Fighting Bob was a progressive from Wisconsin, the birthplace of the GOP. He served in a bunch of different roles – representative, senator, governor. As governor, he implemented primary elections. As senator, he advocated for the public ownership of electricity and railroads. He also advocated for farmers and workers. He was considered a progressive champion in the early 19th century. He ran for president on the Progressive Party ticket in 1924. He earned about 17% of the vote, one of the best showings ever for a third party. 

Fighting Bob was a left-wing Republican who kept his focus on the working class. 

Possibility He Would Be a Republican in 2022: 0%

Rep. Thaddeus Stevens

Played to perfection by Tommy Lee Jones in Lincoln, Thaddeus Stevens was first elected as a Whig. After that party fell to pieces, he became a Republican, leading the Radical Republican faction. Stevens and the Radical Republicans argued for the aggressive expansion of civil rights. Unlike the more moderate Republicans, Stevens argued for the abolition of slavery. 

After the Civil War, Stevens wanted to confiscate land from Southern planters (you know, because of all the treason) and redistribute it to newly-freed Black Americans. This was obviously too radical a step; thus, it never happened. 

He also served as the impeachment manager during the impeachment trial for Andrew Johnson. 

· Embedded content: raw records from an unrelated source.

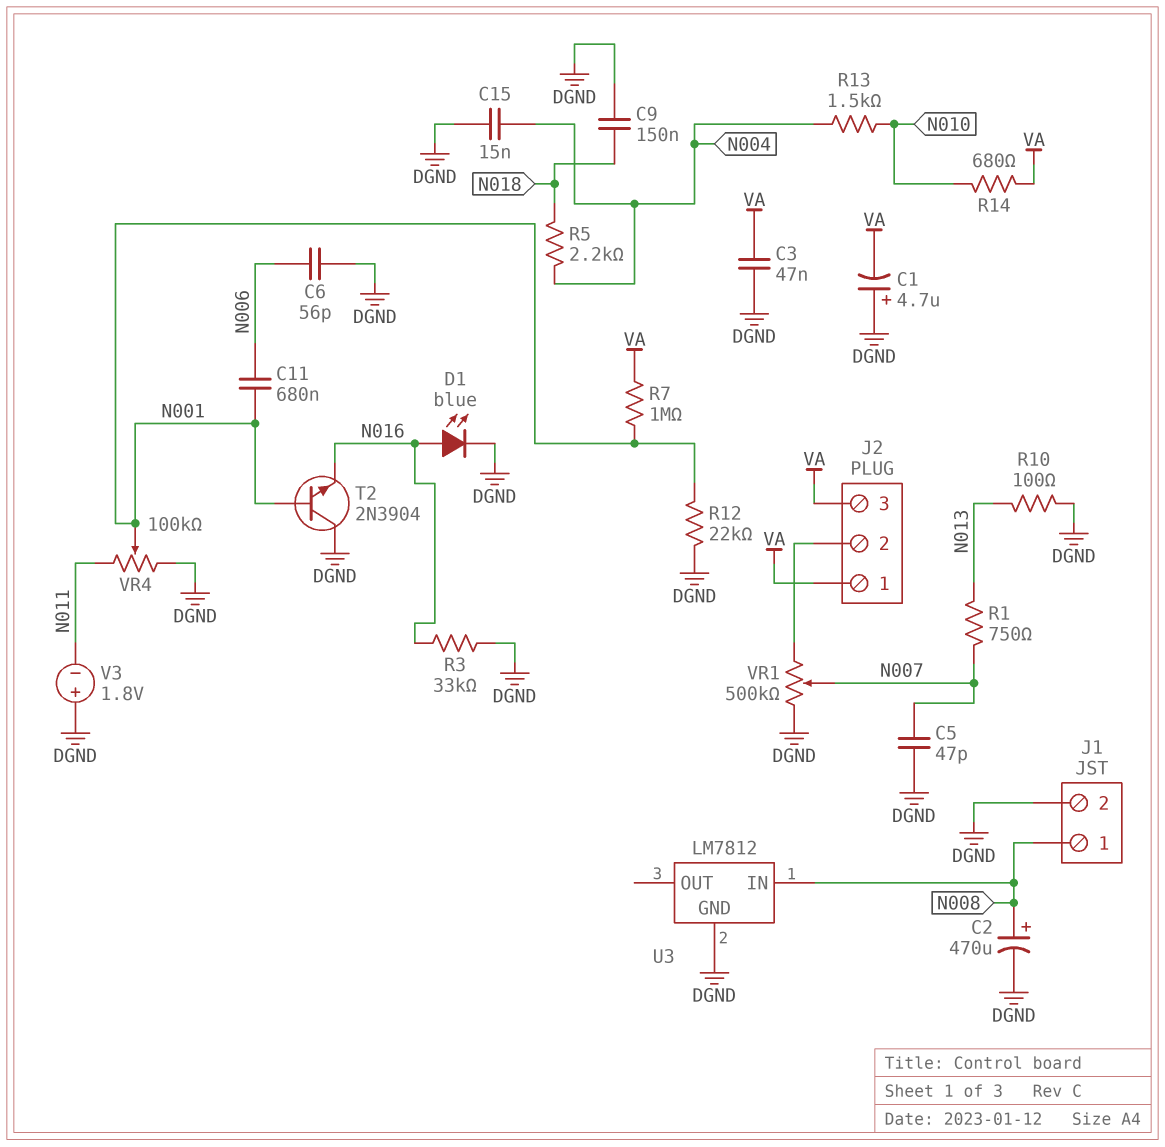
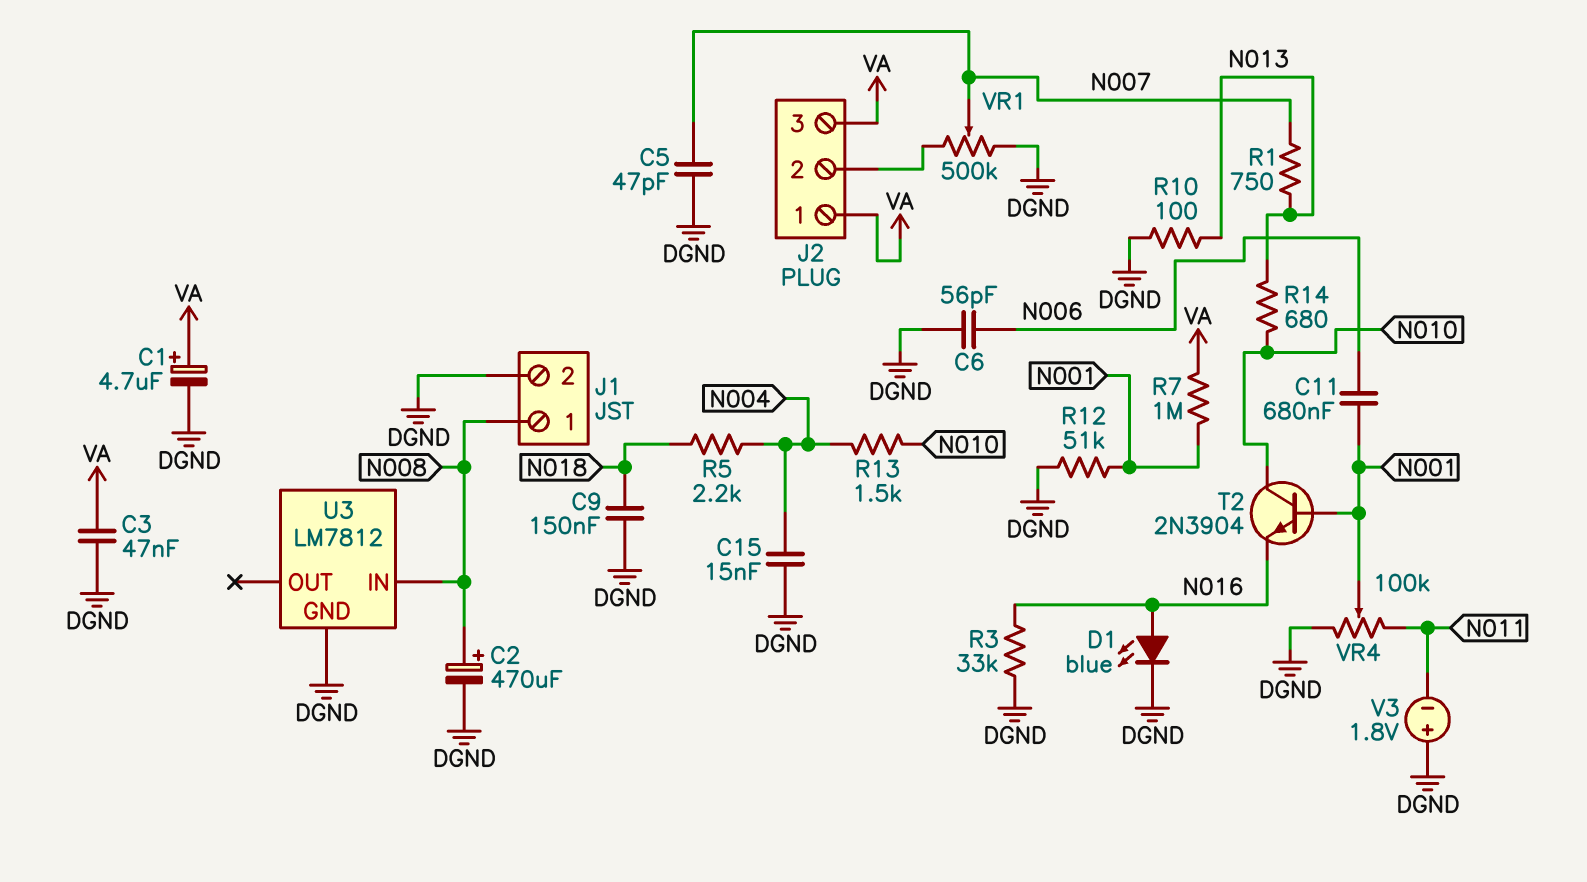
C1: 4.7uF (plus DGND, minus VA) -> 4.7uF (plus VA, minus DGND)
R12: 22k (DGND, N001) -> 51k (DGND, N001)
R14: 680 (N010, VA) -> 680 (N010, N013)
T2: NPN 2N3904 (B N001, C DGND, E N016) -> NPN 2N3904 (B N001, C N010, E N016)

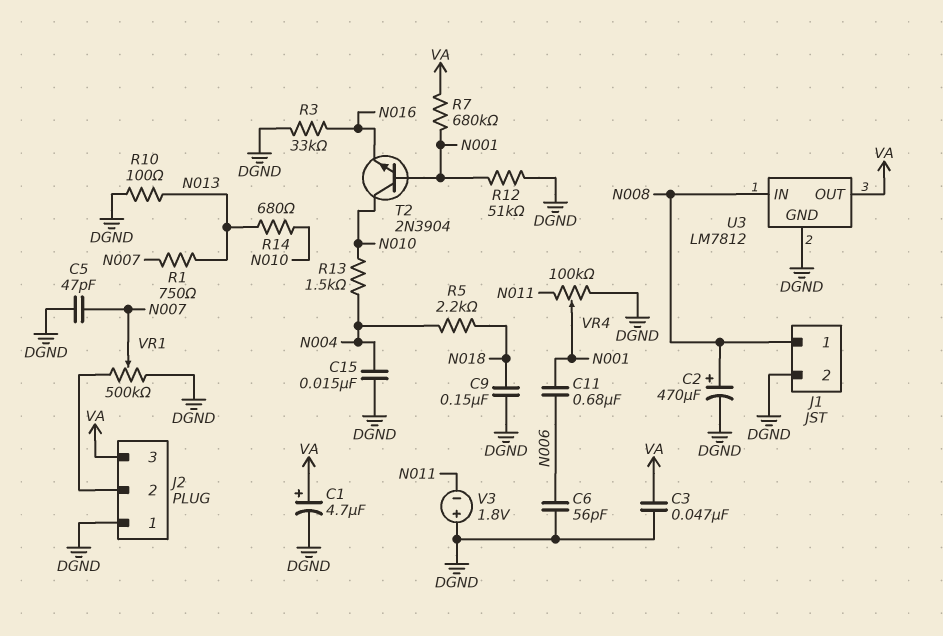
D1: LED blue (A N016, K DGND) -> none
J2 pin 1: VA -> DGND
R7: 1M (N001, VA) -> 680k (N001, VA)
U3 pin OUT: none -> VA

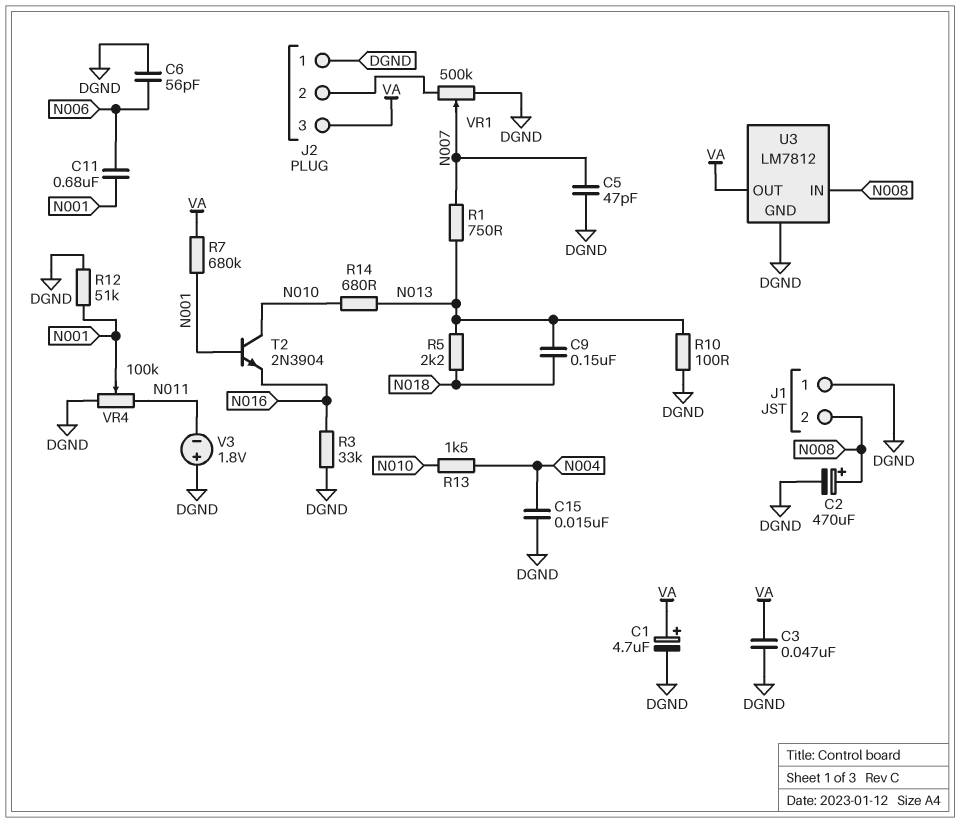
C9: 150nF (DGND, N018) -> 150nF (N013, N018)
J1 pin 1: N008 -> DGND
J1 pin 2: DGND -> N008
R5: 2.2k (N004, N018) -> 2.2k (N013, N018)

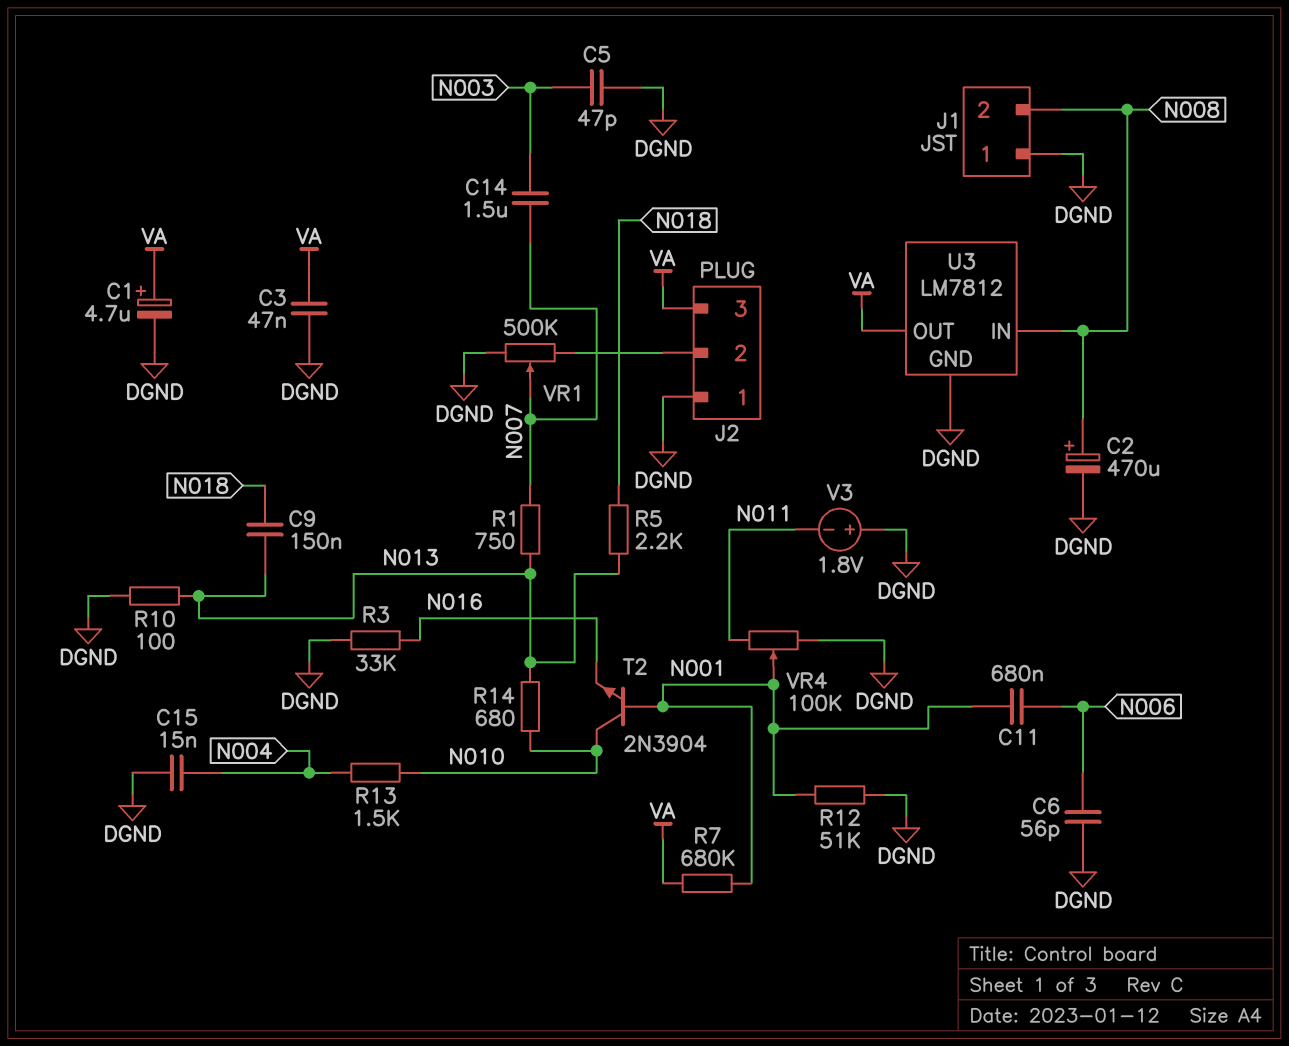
C5: 47pF (DGND, N007) -> 47pF (DGND, N003)
C14: none -> 1.5uF (N003, N007)

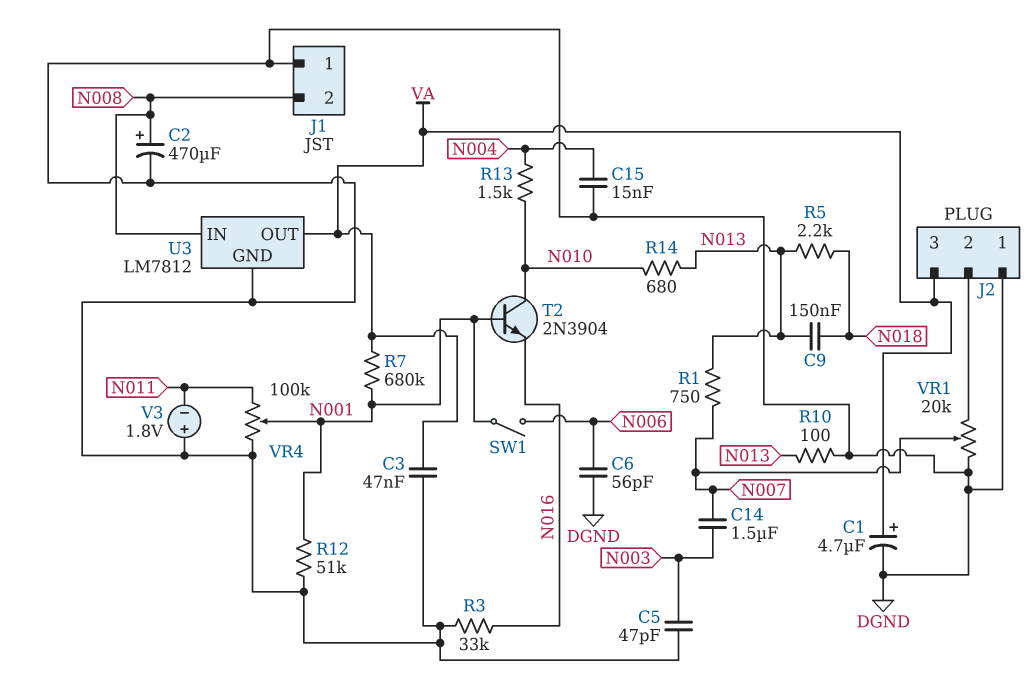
C11: 680nF (N001, N006) -> none
SW1: none -> switch (N001, N006)
VR1: 500k (DGND, J2/2, wiper N007) -> 20k (DGND, J2/2, wiper N007)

Possibility He Would Be a Republican in 2022: 0%

Theodore Roosevelt

The 26th president lived a fascinating life that consisted mostly of hiking in untamed places and having a great mustache. He also managed to reform American politics in his spare time. At the end of the 19th century, the Republican Party still held to its northern/midwestern big business roots. Teddy Roosevelt led a progressive faction within the party. At the time, progressivism didn’t refer to liberalism the way we think of it now. Early 1900s progressives advocated for modernizing and industrializing the United States. Railroads, a national bank, new industries, new manufacturing, etc. Essentially, they wanted all of the stuff that would make it possible to win WWI a few years later. 

Teddy left office after his second term; however, he reentered politics in 1912 due to the rightward shift of the GOP. He ran for the Republican nomination in 1912, but the more conservative Taft was renominated. In response, Teddy founded the Progressive Party (The Bull Moose Party). He advocated for more aggressive trust-busting, enhanced labor rights, a federal income tax, and several progressive reforms. He was shot in the chest at a campaign event, but instead of going to the hospital, he decided to deliver a 90-minute speech while bleeding from a bullet wound. That’s GOAT-ish behavior. 

Possibility He Would Be a Republican in 2022: 10%

Sen. Everett Dirksen

His name adorns the Senate Office Building; so, he must be pretty awesome, right? Not so much. Senator Dirksen started out conservative and moved further right throughout his tenure. That doesn’t make him a bad person by any means, but it makes him far from awesome. However, he supported the Civil Rights Act of 1964, the Voting Rights Act of 1965, and several other pieces of civil rights legislation. As the leader of the Senate Republicans, he helped move the bills that helped move America towards a more perfect union. For that, we’re in his debt. 

Essentially, Dirksen stands in here for all of the Republicans (mostly Northerners) who voted for the Civil Rights Act and the Voting Rights Act.